34 Reihenhäuser sollen entstehen

Die Deutsche Reihenhaus AG durfte ausführlich ihr Vorhaben vorstellen. 34 Reihenhäuser sollen im Burbacher Füllengarten entstehen (die SZ berichtete). Was die Anwohner mehr interessierte, zeigte sich schon mittags, als Oberbürgermeisterin Charlotte Britz vor Ort war. Was passiert mit den Bäumen? Einige müssten wohl zu Gunsten des Bauvorhabens fallen und per Gesetz an anderer Stelle ersetzt werden. Die Alteingesessenen wünschen sich Bäume zwischen den Grundstücken, vor allem als Sichtschutz. „Es handelt sich um Gemeinschaftsbäume, welche die Eigentümergemeinschaft pflegen oder pflegen lassen muss“, ließ die Verwaltung wissen. Einige Anwohner fürchten auch mehr Verkehr.
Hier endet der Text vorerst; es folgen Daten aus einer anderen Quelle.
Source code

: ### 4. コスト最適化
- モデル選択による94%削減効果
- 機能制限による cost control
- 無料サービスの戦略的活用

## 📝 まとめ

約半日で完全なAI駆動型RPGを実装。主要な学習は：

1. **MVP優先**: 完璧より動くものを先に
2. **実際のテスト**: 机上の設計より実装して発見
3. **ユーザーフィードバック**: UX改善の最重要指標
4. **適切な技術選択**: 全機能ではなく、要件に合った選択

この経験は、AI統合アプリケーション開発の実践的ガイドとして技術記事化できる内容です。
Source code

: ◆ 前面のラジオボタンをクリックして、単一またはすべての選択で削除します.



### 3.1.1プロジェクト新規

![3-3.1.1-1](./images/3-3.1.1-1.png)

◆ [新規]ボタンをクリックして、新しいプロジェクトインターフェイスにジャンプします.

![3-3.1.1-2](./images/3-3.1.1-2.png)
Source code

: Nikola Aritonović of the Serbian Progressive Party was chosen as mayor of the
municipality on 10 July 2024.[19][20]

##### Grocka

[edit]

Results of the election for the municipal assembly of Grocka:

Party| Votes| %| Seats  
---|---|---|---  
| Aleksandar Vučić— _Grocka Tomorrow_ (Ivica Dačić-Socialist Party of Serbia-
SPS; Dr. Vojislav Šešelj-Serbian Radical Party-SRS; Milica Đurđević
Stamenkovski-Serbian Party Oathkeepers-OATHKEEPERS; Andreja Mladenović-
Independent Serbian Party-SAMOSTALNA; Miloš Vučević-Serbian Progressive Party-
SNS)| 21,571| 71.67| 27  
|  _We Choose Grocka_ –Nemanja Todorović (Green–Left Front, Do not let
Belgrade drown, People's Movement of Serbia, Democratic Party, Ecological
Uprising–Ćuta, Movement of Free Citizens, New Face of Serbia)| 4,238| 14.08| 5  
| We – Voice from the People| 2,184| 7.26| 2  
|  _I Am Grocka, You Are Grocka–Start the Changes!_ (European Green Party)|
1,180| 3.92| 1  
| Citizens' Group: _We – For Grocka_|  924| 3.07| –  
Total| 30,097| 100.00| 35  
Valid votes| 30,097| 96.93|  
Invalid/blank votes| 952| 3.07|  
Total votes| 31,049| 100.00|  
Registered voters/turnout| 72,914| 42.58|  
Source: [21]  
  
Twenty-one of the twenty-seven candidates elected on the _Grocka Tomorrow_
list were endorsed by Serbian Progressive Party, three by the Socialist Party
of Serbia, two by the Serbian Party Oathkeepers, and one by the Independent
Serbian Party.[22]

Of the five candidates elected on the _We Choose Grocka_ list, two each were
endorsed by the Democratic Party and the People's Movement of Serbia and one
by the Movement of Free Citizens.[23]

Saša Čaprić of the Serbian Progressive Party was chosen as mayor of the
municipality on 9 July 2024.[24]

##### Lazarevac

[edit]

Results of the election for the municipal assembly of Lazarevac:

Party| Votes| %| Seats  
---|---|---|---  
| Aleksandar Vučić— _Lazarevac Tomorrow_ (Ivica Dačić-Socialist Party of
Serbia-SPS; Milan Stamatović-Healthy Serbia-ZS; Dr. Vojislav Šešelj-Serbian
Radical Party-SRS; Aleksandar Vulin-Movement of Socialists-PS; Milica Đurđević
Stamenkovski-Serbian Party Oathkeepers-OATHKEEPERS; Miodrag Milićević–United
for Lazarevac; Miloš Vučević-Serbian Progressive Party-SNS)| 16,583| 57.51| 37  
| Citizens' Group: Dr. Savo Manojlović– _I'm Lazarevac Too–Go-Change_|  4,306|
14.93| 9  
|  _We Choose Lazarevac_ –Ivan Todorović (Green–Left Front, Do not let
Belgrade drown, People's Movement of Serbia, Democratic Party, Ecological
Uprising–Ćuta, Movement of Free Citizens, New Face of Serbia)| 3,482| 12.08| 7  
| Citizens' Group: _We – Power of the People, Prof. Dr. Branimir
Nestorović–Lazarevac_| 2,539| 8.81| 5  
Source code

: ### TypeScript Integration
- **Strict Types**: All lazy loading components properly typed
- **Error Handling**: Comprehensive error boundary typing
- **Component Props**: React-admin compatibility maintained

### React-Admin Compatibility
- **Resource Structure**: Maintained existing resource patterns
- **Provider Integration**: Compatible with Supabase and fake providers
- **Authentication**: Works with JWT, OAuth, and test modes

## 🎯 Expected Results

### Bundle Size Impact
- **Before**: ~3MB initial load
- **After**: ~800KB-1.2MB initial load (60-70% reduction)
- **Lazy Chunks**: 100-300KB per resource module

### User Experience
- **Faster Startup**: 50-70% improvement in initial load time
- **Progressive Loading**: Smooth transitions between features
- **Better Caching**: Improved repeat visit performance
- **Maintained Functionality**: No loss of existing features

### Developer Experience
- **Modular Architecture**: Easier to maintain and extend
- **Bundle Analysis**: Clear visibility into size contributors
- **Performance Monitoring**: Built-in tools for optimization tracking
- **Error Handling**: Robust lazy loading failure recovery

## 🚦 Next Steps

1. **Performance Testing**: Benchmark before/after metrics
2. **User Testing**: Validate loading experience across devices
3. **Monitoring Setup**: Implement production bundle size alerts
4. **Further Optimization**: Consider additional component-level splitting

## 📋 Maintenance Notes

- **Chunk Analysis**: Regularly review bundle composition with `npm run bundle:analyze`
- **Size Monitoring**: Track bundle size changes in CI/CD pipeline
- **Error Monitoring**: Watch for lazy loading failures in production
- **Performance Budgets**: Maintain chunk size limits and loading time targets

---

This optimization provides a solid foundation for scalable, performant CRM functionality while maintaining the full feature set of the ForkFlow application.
Auf den Flächen der alten Füllengartenschule

Die Reihenhäuser entstehen auf den Flächen der alten Füllengartenschule und angrenzend südlich der Weserstraße. Die Pläne präsentierten Charlotte Britz und die Investoren gemeinsam. Bei der Vergabe der städtischen Grundstücke im Füllengarten habe die Verwaltung Wert darauf gelegt, preiswerten Wohnraum insbesondere für Familien zu ermöglichen. So soll ein Reihenmittelhaus mit rund 120 Quadratmetern rund 185 000 Euro und ein Haus mit 145 Quadratmetern rund 205 000 Euro kosten. Ein Reihenhausblock soll direkt in der Nähe der Grundschule an der Weserstraße stehen, ein weiterer bildet einen neuen Straßenzug zwischen Neckarstraße und der Straße Am Füllengarten. Der Verkauf soll in Kürze starten.

Carsten Rutz, Vorstand der Deutschen Reihenhaus AG, erklärte, je  nachdem, wie groß die Nachfrage sei, soll ab Mitte/Ende Oktober bereits gebaut werden. Die ersten Hausbesitzer könnten bereits im nächsten Jahr einziehen. Britz erklärte: „In Saarbrücken sollen bis 2030 insgesamt 3300 neue Wohneinheiten realisiert werden, sowohl von städtischer Seite als auch von privaten Investoren. In letzter Zeit sind viele Wohnungen und Häuser im höheren Preissegment entstanden, es ist jedoch genauso wichtig, bezahlbaren Wohnraum zu schaffen. Das Wohngebiet Füllengarten ist dabei ein wichtiger Baustein.“

Neben bezahlbarem Wohnraum fänden Familien im Füllengarten mit der Kindertagesstätte und der Gebundenen Ganztagsgrundschule ein gutes Bildungsangebot. Baudezernent Professor Heiko Lukas sagte am Rande des Pressetermins: „Mit einem Investorenwettbewerb ist es uns gelungen, die Ziele des städtebaulichen Nutzungskonzeptes Füllengarten umzusetzen.“

Der Stadtrat hatte im Dezember 2017 auch den Bau einer zusätzlichen Grundschule im Füllengarten in der Georg-Heckel-Straße beschlossen.